> [Given request]
Reproduce the entries word for word, starting at the first entry and ending at the line that contains "part at (22, 815) size: 18x41 px -> 12x25 px", including that line.

> [Listing]
═══
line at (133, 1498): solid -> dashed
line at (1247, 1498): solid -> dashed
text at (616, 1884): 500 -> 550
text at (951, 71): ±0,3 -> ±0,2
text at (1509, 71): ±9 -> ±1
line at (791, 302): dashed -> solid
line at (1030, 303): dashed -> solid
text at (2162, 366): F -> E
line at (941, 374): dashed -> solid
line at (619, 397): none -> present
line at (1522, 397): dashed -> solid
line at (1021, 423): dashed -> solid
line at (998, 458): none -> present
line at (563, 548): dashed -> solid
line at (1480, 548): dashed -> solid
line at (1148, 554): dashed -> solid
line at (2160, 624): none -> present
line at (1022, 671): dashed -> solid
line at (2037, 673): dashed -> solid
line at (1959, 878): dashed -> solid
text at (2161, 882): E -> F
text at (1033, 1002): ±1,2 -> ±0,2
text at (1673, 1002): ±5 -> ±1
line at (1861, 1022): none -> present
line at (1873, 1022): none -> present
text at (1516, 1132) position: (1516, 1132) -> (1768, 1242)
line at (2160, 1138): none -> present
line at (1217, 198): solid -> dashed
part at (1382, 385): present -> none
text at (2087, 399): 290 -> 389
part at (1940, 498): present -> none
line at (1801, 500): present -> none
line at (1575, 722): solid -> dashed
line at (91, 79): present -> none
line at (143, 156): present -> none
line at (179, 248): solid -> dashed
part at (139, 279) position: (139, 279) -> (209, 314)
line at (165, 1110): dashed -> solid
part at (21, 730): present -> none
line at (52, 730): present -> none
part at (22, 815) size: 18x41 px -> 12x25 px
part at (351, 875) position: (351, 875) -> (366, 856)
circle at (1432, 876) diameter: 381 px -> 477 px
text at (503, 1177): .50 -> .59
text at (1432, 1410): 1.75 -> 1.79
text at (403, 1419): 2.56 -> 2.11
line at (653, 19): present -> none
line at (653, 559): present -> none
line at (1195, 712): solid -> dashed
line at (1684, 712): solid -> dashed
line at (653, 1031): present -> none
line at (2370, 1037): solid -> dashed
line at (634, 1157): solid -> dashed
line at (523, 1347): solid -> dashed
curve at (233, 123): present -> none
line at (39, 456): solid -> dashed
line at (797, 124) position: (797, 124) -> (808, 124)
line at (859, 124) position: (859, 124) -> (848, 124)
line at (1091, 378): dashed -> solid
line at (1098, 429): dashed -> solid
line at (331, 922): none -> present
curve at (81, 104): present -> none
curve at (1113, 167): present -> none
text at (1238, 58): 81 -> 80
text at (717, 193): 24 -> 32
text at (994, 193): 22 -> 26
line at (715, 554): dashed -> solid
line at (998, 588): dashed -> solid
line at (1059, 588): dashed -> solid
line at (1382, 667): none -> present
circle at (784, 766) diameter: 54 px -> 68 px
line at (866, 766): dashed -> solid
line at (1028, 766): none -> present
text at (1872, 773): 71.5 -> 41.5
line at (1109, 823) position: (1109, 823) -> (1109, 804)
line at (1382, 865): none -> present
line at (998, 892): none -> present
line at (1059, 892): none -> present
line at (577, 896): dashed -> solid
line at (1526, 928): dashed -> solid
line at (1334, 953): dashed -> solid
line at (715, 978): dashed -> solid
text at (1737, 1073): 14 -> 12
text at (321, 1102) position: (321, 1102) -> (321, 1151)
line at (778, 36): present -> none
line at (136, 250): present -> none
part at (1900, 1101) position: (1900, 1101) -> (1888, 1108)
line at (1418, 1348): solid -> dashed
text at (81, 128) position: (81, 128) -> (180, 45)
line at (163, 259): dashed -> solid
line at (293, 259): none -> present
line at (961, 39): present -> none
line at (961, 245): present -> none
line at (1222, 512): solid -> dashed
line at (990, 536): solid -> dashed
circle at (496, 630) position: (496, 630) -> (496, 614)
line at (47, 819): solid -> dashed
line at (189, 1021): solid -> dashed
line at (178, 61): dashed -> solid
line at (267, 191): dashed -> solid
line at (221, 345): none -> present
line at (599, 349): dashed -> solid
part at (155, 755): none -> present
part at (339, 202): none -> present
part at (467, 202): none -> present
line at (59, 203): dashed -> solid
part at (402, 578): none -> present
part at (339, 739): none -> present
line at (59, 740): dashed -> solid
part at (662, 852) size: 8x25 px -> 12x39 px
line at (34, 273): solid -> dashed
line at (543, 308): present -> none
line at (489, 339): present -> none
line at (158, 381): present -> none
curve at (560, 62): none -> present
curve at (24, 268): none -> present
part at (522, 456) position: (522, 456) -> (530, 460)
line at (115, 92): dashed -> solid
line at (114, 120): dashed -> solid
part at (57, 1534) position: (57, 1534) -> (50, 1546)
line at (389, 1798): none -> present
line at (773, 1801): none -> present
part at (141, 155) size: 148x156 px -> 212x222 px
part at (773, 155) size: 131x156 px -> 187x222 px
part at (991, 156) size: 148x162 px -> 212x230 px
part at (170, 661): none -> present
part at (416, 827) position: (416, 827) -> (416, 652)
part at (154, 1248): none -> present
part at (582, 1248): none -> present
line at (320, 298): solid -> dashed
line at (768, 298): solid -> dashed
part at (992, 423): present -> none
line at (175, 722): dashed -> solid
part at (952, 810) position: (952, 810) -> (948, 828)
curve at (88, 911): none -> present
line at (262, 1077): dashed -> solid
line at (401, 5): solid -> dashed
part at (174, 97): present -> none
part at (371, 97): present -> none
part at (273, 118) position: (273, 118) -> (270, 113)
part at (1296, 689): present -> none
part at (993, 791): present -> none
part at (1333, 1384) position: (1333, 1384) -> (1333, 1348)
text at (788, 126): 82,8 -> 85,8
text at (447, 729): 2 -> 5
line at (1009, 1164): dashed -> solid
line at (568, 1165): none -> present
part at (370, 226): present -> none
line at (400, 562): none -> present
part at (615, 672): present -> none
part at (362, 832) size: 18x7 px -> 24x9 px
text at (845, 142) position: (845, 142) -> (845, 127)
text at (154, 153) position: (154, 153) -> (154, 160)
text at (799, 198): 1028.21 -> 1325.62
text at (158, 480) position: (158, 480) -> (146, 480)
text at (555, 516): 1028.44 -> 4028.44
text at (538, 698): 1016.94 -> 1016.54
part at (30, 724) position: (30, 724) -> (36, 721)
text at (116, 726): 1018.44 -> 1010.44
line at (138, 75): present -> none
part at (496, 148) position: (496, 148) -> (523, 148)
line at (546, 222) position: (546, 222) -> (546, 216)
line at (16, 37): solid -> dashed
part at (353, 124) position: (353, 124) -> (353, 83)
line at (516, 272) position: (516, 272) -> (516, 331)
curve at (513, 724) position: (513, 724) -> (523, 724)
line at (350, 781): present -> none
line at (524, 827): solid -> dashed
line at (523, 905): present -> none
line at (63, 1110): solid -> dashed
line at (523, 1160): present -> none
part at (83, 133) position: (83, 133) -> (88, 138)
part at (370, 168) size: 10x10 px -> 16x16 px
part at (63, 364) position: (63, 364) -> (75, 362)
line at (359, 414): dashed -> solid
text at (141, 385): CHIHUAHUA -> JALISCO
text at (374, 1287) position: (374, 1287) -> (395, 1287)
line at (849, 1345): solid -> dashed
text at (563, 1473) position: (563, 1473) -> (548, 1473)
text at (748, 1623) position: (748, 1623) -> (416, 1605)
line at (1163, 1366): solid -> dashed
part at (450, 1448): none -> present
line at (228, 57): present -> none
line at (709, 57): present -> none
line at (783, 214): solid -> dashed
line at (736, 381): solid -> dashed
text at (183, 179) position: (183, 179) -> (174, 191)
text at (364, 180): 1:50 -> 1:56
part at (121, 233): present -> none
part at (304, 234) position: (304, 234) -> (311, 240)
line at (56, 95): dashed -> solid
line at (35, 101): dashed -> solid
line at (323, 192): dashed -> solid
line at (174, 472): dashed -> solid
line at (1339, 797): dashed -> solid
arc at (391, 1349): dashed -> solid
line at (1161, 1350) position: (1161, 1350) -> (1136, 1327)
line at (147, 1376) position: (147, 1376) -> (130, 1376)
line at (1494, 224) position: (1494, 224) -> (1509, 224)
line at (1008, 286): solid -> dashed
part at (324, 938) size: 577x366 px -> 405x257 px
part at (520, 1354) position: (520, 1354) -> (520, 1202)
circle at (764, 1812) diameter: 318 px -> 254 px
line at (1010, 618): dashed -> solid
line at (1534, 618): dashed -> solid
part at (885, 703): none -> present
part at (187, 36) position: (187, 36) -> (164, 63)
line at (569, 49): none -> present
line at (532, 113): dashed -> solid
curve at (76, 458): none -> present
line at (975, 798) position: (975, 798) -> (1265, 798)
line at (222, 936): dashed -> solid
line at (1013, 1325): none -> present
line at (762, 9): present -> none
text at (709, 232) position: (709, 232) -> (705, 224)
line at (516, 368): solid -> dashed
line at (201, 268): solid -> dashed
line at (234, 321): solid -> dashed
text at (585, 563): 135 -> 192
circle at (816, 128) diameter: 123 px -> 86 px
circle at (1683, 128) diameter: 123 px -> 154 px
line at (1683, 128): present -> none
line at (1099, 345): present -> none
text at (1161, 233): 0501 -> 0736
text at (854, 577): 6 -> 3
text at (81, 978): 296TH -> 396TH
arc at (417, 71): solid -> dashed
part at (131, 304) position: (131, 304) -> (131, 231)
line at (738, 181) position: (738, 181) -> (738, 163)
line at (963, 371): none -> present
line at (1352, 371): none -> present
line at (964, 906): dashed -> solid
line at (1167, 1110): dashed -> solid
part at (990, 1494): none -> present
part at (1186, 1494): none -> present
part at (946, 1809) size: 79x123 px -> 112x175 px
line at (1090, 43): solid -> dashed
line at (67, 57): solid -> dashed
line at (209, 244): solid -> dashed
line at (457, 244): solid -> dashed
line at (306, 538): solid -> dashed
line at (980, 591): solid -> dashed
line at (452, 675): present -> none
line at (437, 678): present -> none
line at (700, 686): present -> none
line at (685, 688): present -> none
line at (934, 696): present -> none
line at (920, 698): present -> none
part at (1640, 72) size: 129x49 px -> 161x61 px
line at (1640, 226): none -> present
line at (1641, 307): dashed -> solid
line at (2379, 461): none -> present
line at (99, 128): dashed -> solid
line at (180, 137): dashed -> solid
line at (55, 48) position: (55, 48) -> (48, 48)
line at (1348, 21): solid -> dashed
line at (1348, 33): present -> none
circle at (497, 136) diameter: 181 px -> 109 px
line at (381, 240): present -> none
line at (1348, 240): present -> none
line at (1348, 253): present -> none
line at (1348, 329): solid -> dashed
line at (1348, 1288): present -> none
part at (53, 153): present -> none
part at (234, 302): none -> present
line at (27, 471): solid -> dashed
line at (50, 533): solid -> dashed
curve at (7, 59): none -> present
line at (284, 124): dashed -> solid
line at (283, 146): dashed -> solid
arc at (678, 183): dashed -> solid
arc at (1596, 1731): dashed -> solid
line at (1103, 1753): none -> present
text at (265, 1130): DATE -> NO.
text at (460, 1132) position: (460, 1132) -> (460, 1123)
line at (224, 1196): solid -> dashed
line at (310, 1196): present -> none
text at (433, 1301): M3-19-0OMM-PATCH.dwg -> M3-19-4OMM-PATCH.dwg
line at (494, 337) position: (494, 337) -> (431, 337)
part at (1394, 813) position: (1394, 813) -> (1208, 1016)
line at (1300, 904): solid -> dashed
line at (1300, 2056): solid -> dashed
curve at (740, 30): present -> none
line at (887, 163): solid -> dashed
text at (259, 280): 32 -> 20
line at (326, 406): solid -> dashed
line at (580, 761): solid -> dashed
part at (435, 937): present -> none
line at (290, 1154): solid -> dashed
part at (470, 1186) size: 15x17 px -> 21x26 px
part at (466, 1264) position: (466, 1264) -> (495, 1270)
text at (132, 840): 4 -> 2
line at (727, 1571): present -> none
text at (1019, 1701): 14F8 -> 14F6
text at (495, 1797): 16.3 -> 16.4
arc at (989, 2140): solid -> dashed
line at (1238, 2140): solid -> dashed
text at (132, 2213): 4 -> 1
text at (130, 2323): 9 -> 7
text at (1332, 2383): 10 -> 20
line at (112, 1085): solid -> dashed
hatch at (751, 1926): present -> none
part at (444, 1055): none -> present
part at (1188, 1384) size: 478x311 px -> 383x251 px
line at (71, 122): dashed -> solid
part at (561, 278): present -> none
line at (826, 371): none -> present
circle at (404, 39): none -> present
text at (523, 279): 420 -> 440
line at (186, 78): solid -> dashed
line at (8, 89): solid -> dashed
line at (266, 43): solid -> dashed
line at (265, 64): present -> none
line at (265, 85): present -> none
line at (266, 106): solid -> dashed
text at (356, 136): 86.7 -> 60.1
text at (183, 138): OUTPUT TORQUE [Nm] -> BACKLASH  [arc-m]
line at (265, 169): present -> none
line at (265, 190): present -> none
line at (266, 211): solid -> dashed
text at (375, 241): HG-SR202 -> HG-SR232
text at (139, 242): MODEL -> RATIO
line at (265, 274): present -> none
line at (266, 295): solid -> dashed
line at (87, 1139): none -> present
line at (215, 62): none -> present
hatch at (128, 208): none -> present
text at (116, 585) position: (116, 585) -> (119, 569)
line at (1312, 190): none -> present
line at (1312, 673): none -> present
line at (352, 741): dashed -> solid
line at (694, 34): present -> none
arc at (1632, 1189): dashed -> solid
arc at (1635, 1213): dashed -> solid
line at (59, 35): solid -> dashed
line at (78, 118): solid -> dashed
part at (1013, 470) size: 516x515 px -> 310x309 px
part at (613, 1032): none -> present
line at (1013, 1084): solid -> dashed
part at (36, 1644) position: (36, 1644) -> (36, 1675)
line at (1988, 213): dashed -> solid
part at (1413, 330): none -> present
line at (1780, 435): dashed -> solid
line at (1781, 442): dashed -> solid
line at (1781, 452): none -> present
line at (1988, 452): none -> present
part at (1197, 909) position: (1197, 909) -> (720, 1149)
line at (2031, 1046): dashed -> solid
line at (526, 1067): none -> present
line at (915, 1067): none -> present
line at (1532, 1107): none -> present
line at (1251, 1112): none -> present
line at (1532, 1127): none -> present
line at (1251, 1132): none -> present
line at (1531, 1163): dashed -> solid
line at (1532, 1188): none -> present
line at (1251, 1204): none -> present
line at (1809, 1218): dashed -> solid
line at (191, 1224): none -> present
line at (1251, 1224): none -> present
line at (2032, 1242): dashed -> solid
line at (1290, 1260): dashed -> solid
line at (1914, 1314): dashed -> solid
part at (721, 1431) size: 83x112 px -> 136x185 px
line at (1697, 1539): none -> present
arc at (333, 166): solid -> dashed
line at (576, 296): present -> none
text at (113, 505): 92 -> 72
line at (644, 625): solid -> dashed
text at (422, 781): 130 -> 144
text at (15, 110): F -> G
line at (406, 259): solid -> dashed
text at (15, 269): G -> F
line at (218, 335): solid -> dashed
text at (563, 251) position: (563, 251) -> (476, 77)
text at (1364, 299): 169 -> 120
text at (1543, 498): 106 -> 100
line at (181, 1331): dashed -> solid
═══
> [Completed task]
line at (133, 1498): solid -> dashed
line at (1247, 1498): solid -> dashed
text at (616, 1884): 500 -> 550
text at (951, 71): ±0,3 -> ±0,2
text at (1509, 71): ±9 -> ±1
line at (791, 302): dashed -> solid
line at (1030, 303): dashed -> solid
text at (2162, 366): F -> E
line at (941, 374): dashed -> solid
line at (619, 397): none -> present
line at (1522, 397): dashed -> solid
line at (1021, 423): dashed -> solid
line at (998, 458): none -> present
line at (563, 548): dashed -> solid
line at (1480, 548): dashed -> solid
line at (1148, 554): dashed -> solid
line at (2160, 624): none -> present
line at (1022, 671): dashed -> solid
line at (2037, 673): dashed -> solid
line at (1959, 878): dashed -> solid
text at (2161, 882): E -> F
text at (1033, 1002): ±1,2 -> ±0,2
text at (1673, 1002): ±5 -> ±1
line at (1861, 1022): none -> present
line at (1873, 1022): none -> present
text at (1516, 1132) position: (1516, 1132) -> (1768, 1242)
line at (2160, 1138): none -> present
line at (1217, 198): solid -> dashed
part at (1382, 385): present -> none
text at (2087, 399): 290 -> 389
part at (1940, 498): present -> none
line at (1801, 500): present -> none
line at (1575, 722): solid -> dashed
line at (91, 79): present -> none
line at (143, 156): present -> none
line at (179, 248): solid -> dashed
part at (139, 279) position: (139, 279) -> (209, 314)
line at (165, 1110): dashed -> solid
part at (21, 730): present -> none
line at (52, 730): present -> none
part at (22, 815) size: 18x41 px -> 12x25 px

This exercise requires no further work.